● DATASET RECORDS
○ ○ ○
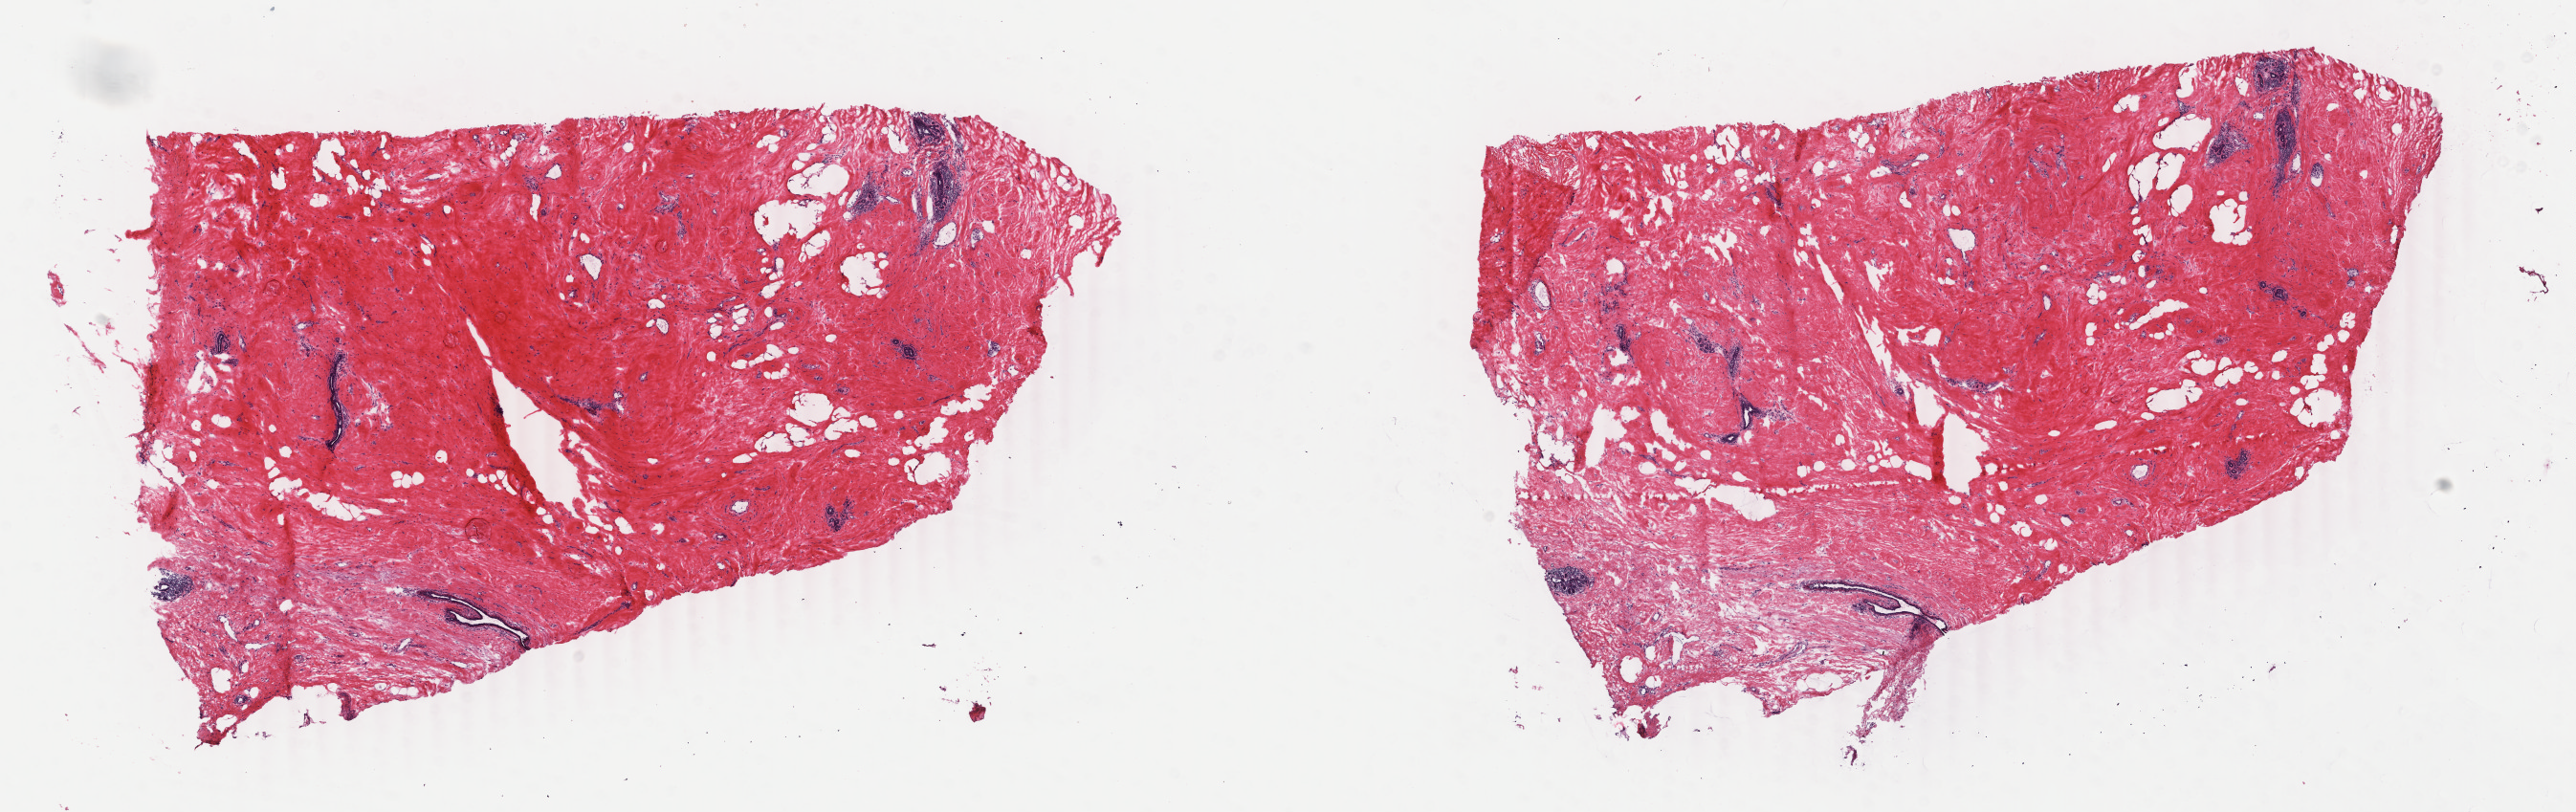
Hematoxylin and eosin (H&E) stained whole-slide image — shown as a low-resolution overview of the whole scanned area (about 21.4 x 6.8 mm); frozen section; sample: primary tumour, breast. Female, age 54 years at initial diagnosis. Composition of this section per pathologist review: tumour cells 0%, tumour nuclei 0%, normal cells 10%, stromal cells 90%, necrosis 0%. Infiltration values recorded for this section: lymphocyte infiltration 3%, monocyte infiltration 0%, neutrophil infiltration 0%.
* diagnosis: Infiltrating duct carcinoma, NOS
* AJCC pathologic stage: IIA
* TNM: T2 N0 M0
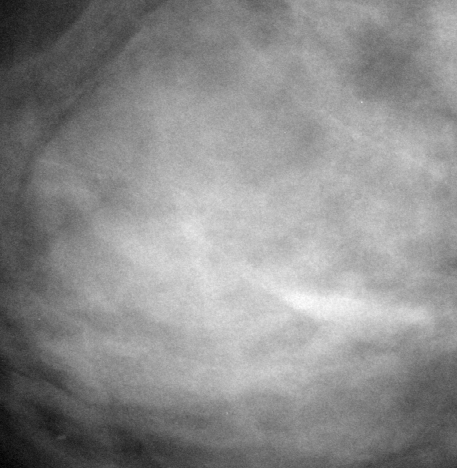
Region of interest cut from a scanned film mammogram (one marked finding), right breast, MLO view.
Finding: mass, shape lobulated, margins circumscribed; BI-RADS assessment category 4; subtlety rating 4 on a 1 (subtle) to 5 (obvious) scale; pathology result (as recorded, not read from the image): benign.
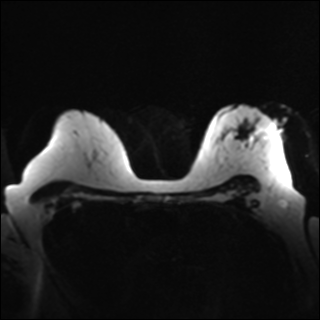
Breast MRI, one axial slice; slice 21 of 35 in the series (ordered by position); diffusion-weighted series; image 2 of 4 stored at this slice position (different b-values; order by instance number); 1.5 T; 320 × 320 image matrix, field of view 320 × 320 mm. Female patient.
Outlined on this slice (outlined manually by an expert reader):
- tumour on diffusion-weighted imaging: box from (x=267, y=124) to (x=276, y=139) px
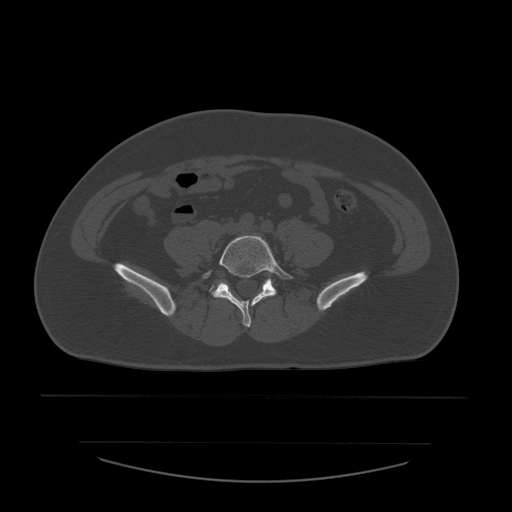
CT including the spine, one axial slice. Position 119 of 532 along the scan axis. Reconstruction kernel STANDARD. Bone window (W 1800 / L 400 HU). 1.25 mm slice thickness. 512 × 512 image matrix, field of view 441 × 441 mm. Patient age 44 years. From the clinical record (not read from this slice): primary cancer: soft tissue sarcoma.
Structures marked on this image (semi-automatically segmented with operator editing):
- L5 vertebra: bounding box (x1, y1, x2, y2) in pixels: (203, 233, 294, 328)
○ ○ ○
● THE PROBLEM
From the entries above, print the lines beginning at the one with "CT including the" and stopping after the one with "Structures marked on", exactly as written and with nothing else.

● TASK RESPONSE
CT including the spine, one axial slice. Position 119 of 532 along the scan axis. Reconstruction kernel STANDARD. Bone window (W 1800 / L 400 HU). 1.25 mm slice thickness. 512 × 512 image matrix, field of view 441 × 441 mm. Patient age 44 years. From the clinical record (not read from this slice): primary cancer: soft tissue sarcoma.
Structures marked on this image (semi-automatically segmented with operator editing):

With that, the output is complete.